REQUIRED WORK >>
Transcribe the records verbatim, starting at the line that contains "Would you mind" and ending at the line that contains "0.105291, 0.590175, 0.168932]]", and leave the pictures out of your answer.

SOURCE DATA >>
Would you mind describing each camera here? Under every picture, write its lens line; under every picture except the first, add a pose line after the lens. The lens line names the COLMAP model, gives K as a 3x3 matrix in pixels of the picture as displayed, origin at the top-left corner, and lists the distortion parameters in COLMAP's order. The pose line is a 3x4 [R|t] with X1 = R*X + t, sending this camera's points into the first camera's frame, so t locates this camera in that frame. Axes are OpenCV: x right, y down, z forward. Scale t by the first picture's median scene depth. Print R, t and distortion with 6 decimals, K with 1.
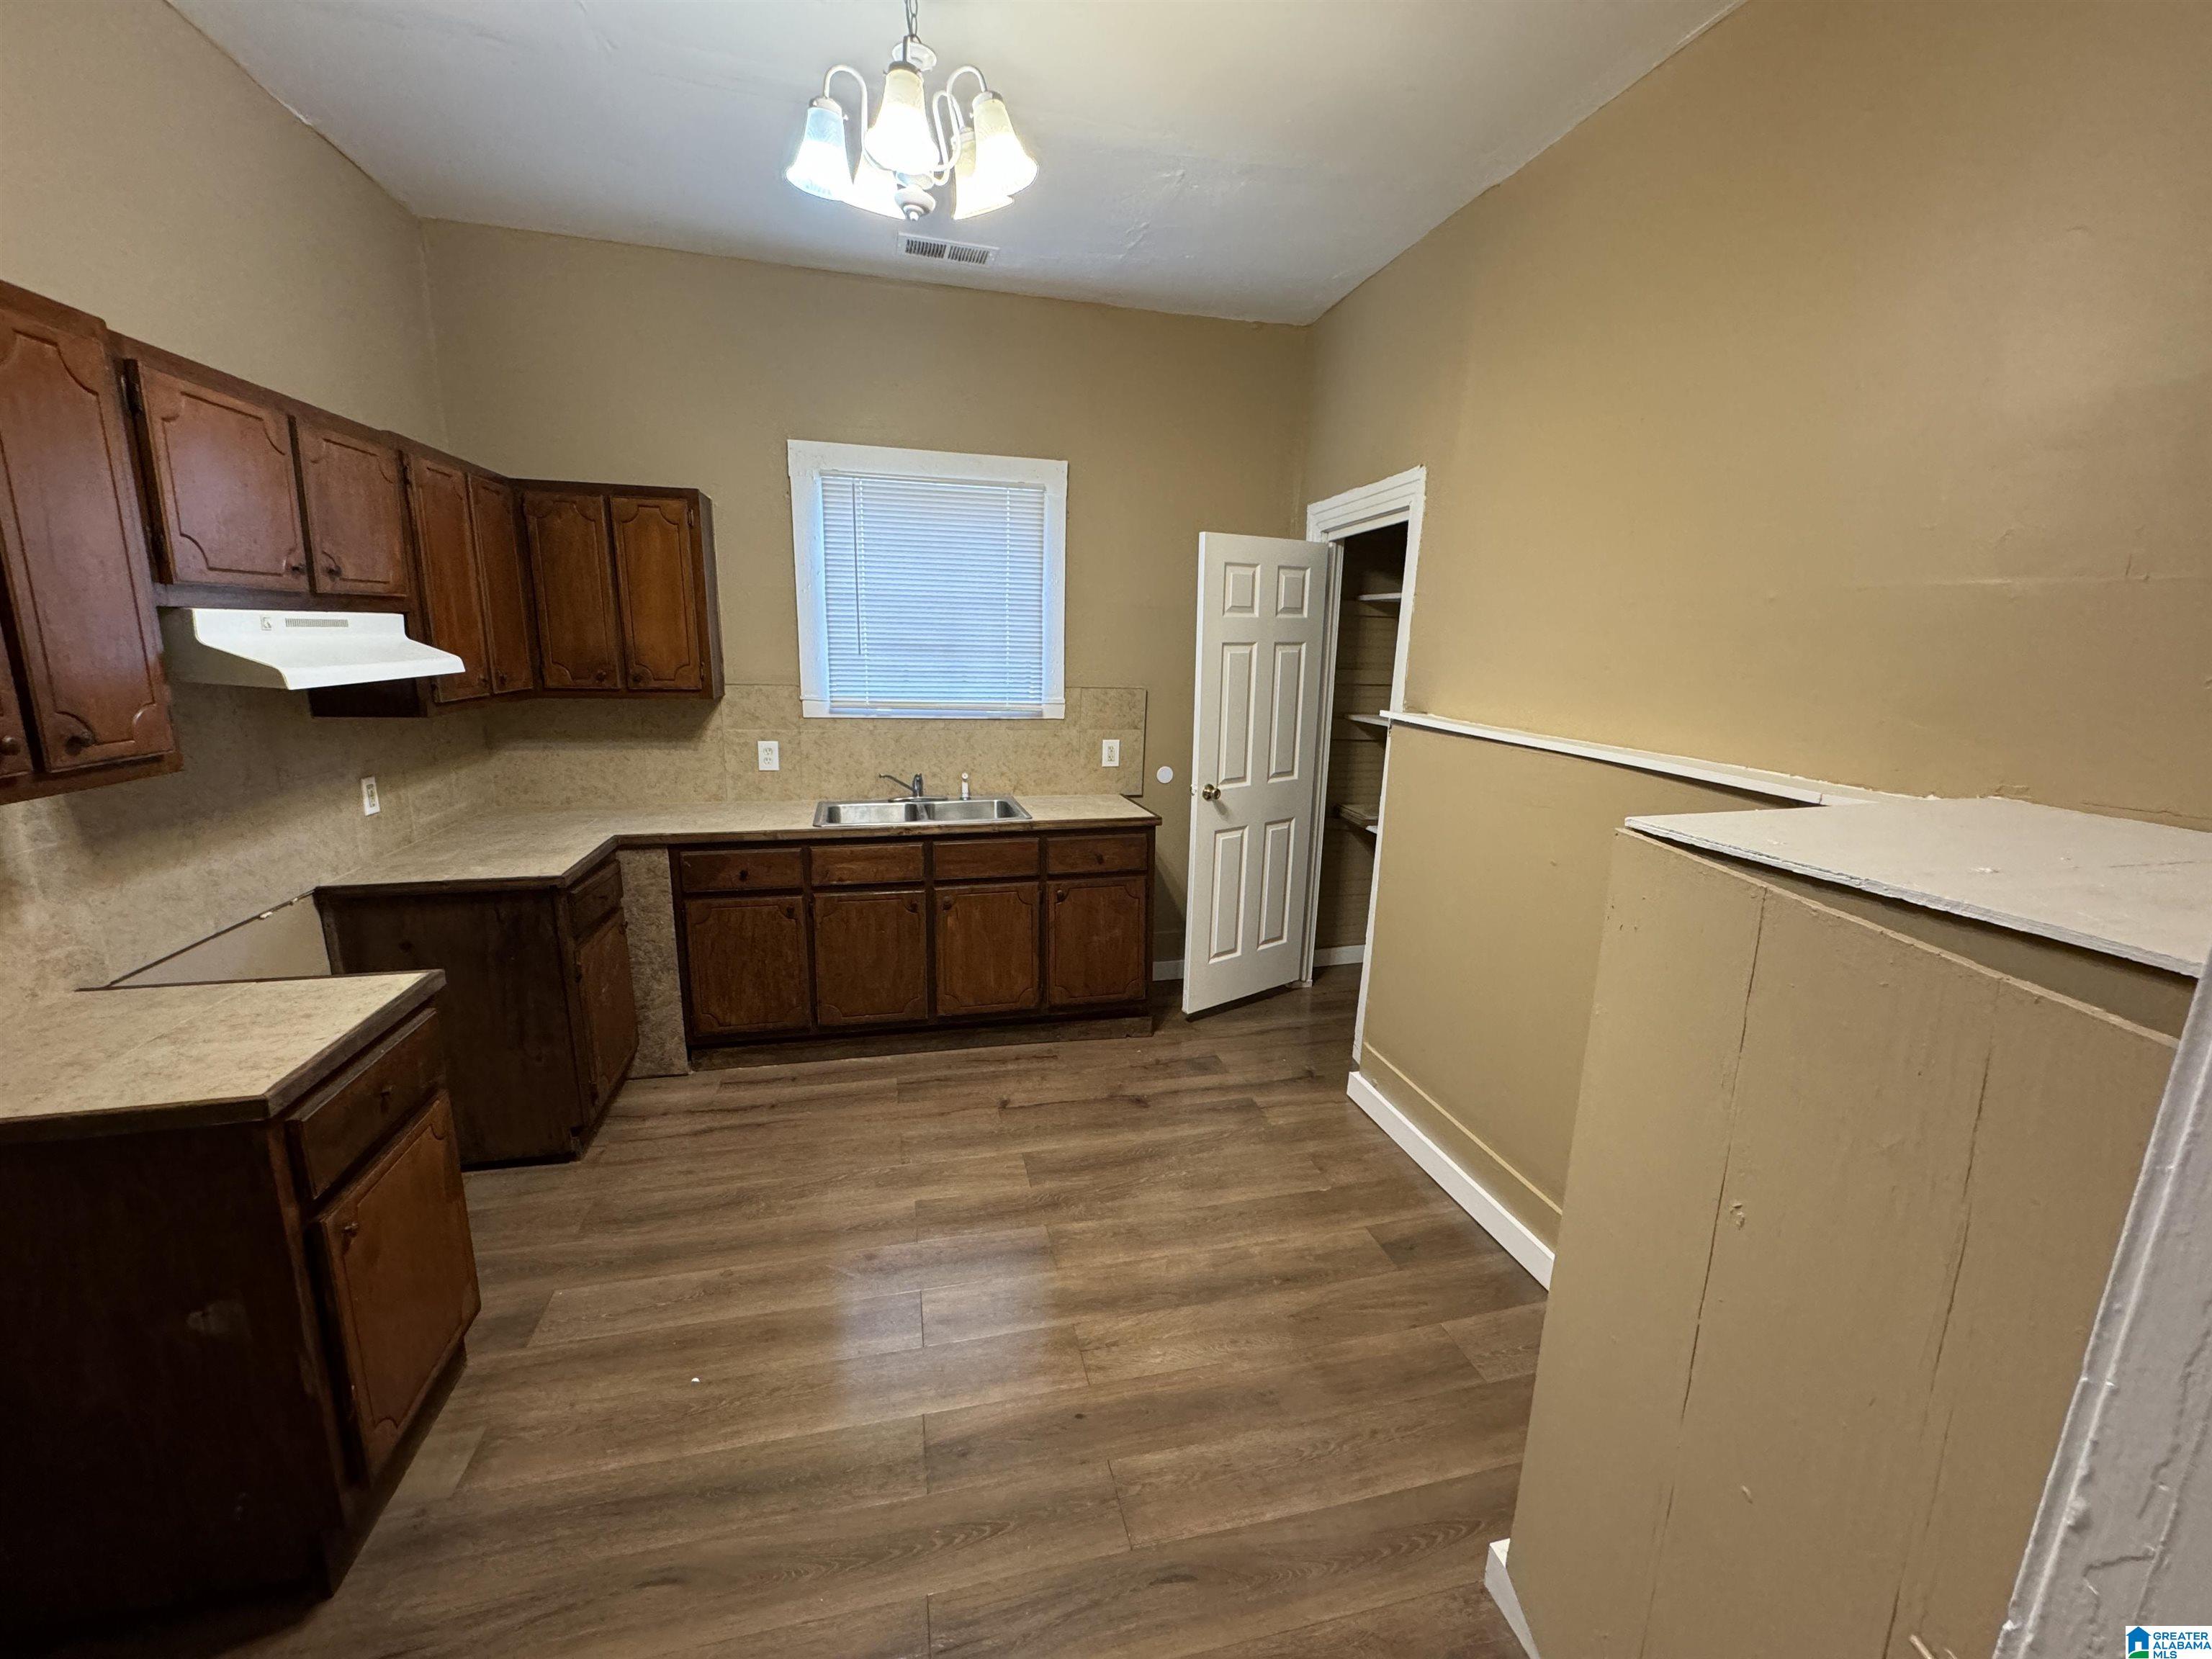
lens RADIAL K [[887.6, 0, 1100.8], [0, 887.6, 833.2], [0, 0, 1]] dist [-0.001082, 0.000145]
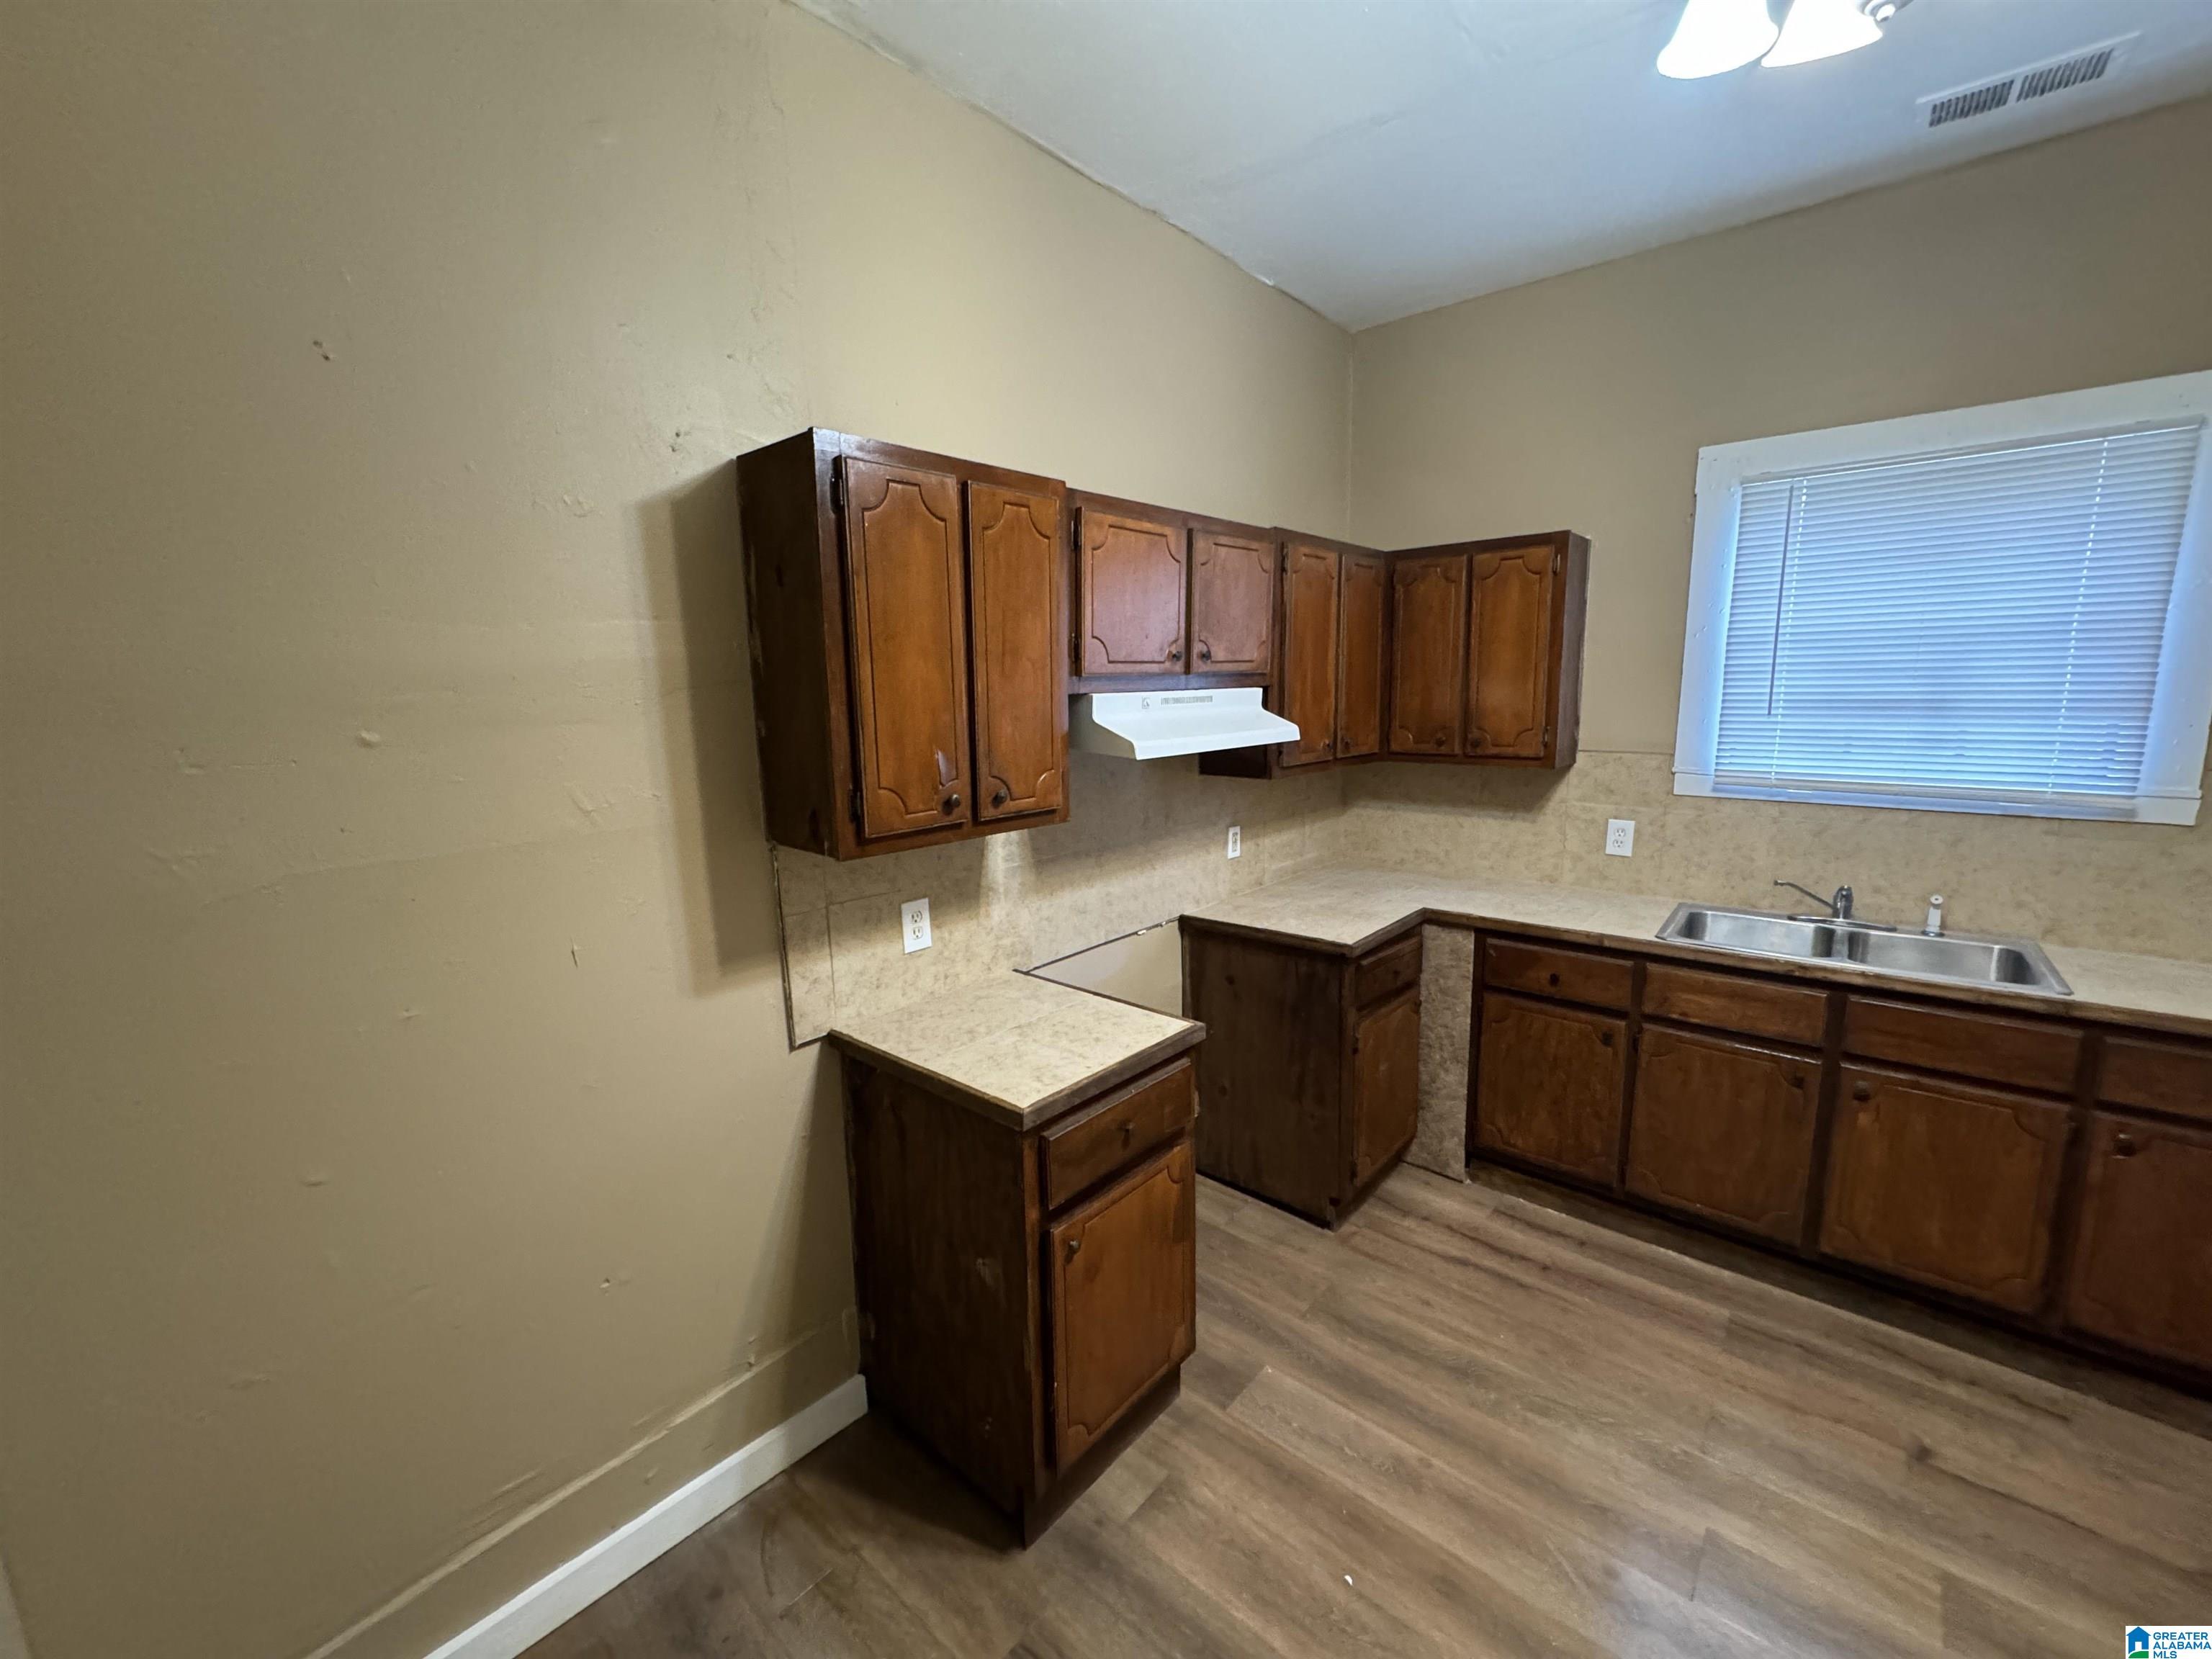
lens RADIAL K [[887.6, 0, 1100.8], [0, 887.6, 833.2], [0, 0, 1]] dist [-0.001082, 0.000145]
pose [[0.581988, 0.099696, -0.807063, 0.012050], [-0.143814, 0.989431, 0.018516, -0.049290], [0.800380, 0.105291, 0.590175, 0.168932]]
==
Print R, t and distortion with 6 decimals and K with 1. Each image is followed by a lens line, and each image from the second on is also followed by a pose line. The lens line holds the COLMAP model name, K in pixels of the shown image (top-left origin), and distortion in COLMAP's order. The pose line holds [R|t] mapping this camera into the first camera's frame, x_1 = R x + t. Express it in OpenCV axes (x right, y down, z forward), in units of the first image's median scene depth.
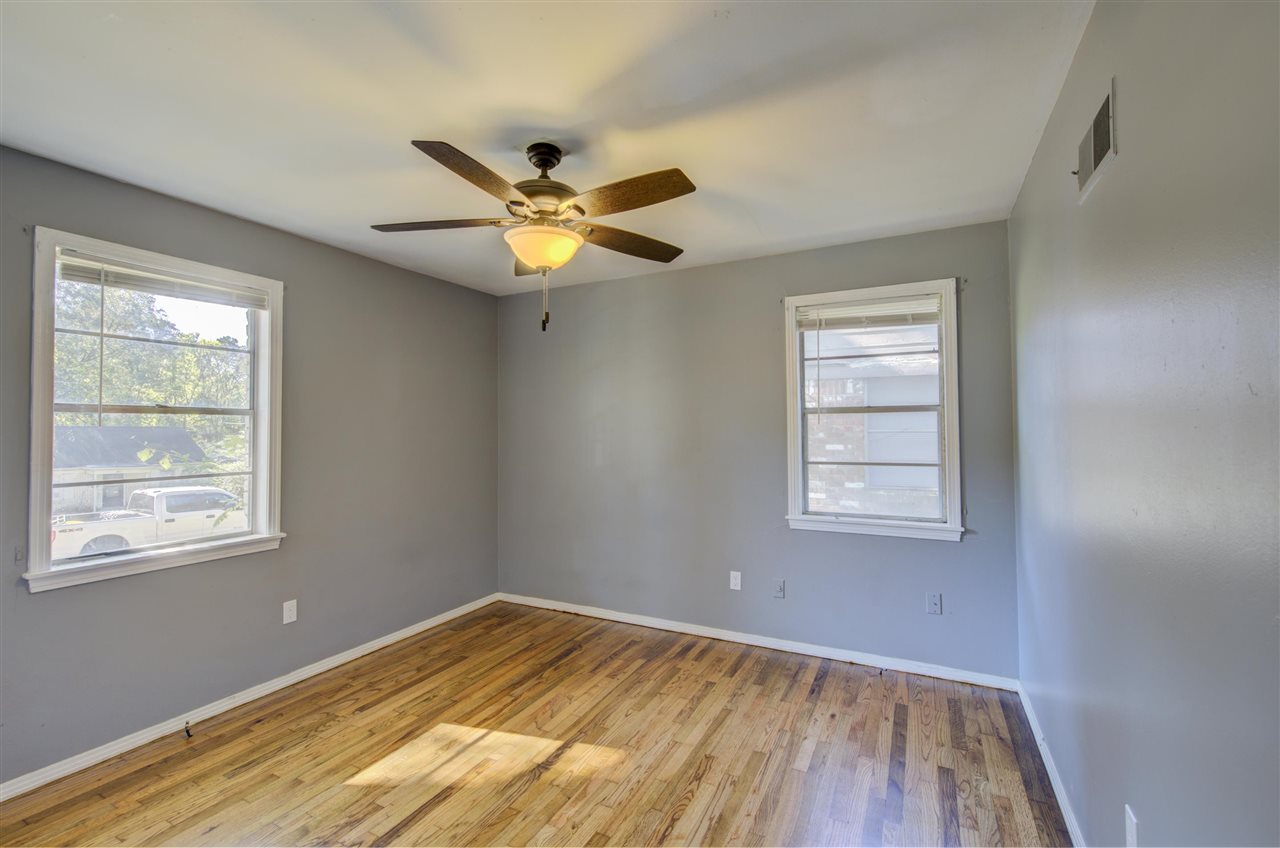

TASK SOLUTION >>
Would you mind describing each camera here? Under every picture, write its lens line; under every picture except the first, add a pose line after the lens. The lens line names the COLMAP model, gives K as a 3x3 matrix in pixels of the picture as displayed, origin at the top-left corner, and lists the distortion parameters in COLMAP's order. The pose line is a 3x4 [R|t] with X1 = R*X + t, sending this camera's points into the first camera's frame, so t locates this camera in that frame. Axes are OpenCV: x right, y down, z forward. Scale t by the first picture's median scene depth. Print R, t and distortion with 6 decimals, K with 1.
lens RADIAL K [[887.6, 0, 1100.8], [0, 887.6, 833.2], [0, 0, 1]] dist [-0.001082, 0.000145]
lens RADIAL K [[887.6, 0, 1100.8], [0, 887.6, 833.2], [0, 0, 1]] dist [-0.001082, 0.000145]
pose [[0.581988, 0.099696, -0.807063, 0.012050], [-0.143814, 0.989431, 0.018516, -0.049290], [0.800380, 0.105291, 0.590175, 0.168932]]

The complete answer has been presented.